EXERCISE PROMPT: Turn the data below into a numbered list, skipping blank lines and leaving out the pictures.

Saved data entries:
=== Begin Enclosure ===

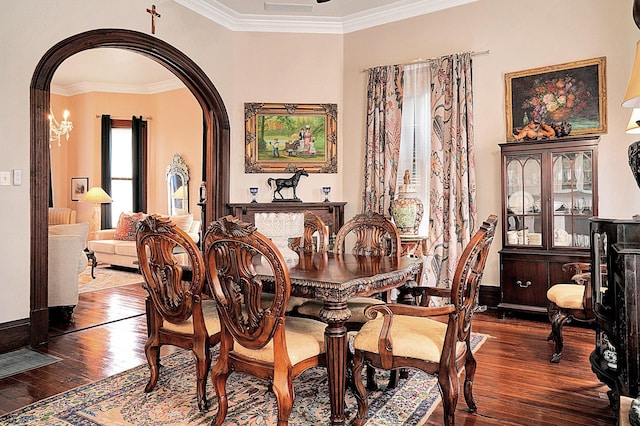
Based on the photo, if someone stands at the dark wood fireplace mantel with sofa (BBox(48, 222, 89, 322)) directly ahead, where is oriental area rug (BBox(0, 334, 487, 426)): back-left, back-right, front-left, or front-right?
front-left

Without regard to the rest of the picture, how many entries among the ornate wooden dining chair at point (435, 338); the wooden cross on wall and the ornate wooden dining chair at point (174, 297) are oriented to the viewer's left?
1

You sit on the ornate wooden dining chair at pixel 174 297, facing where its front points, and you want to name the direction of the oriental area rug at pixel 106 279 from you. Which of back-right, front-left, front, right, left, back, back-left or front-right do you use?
front-left

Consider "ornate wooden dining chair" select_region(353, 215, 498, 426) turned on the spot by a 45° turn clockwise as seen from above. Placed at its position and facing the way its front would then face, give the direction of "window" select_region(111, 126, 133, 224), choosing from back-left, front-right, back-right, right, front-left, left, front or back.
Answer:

=== End Enclosure ===

RESPONSE TO THIS EXERCISE:
1. Based on the photo, if someone stands at the dark wood fireplace mantel with sofa (BBox(48, 222, 89, 322)) directly ahead, where is oriental area rug (BBox(0, 334, 487, 426)): back-left, back-right, front-left, or front-right?
2. front-left
3. Without regard to the rest of the picture, how many entries among the ornate wooden dining chair at point (435, 338); the wooden cross on wall and the ornate wooden dining chair at point (174, 297) are oriented to the viewer's left?
4. 1
5. You sit on the ornate wooden dining chair at pixel 174 297, facing where its front points, and you want to name the direction of the oriental area rug at pixel 106 279 from you. Which of back-right, front-left, front, right, left, back, back-left or front-right do you use?
6. front-left
7. Consider "ornate wooden dining chair" select_region(353, 215, 498, 426) turned on the spot by a 45° turn clockwise as seen from above. Placed at its position and facing the way its front would then face, give the direction of "window" select_region(111, 126, 133, 224), choosing from back-left, front-right, back-right, right, front-left, left, front or back.
8. Answer:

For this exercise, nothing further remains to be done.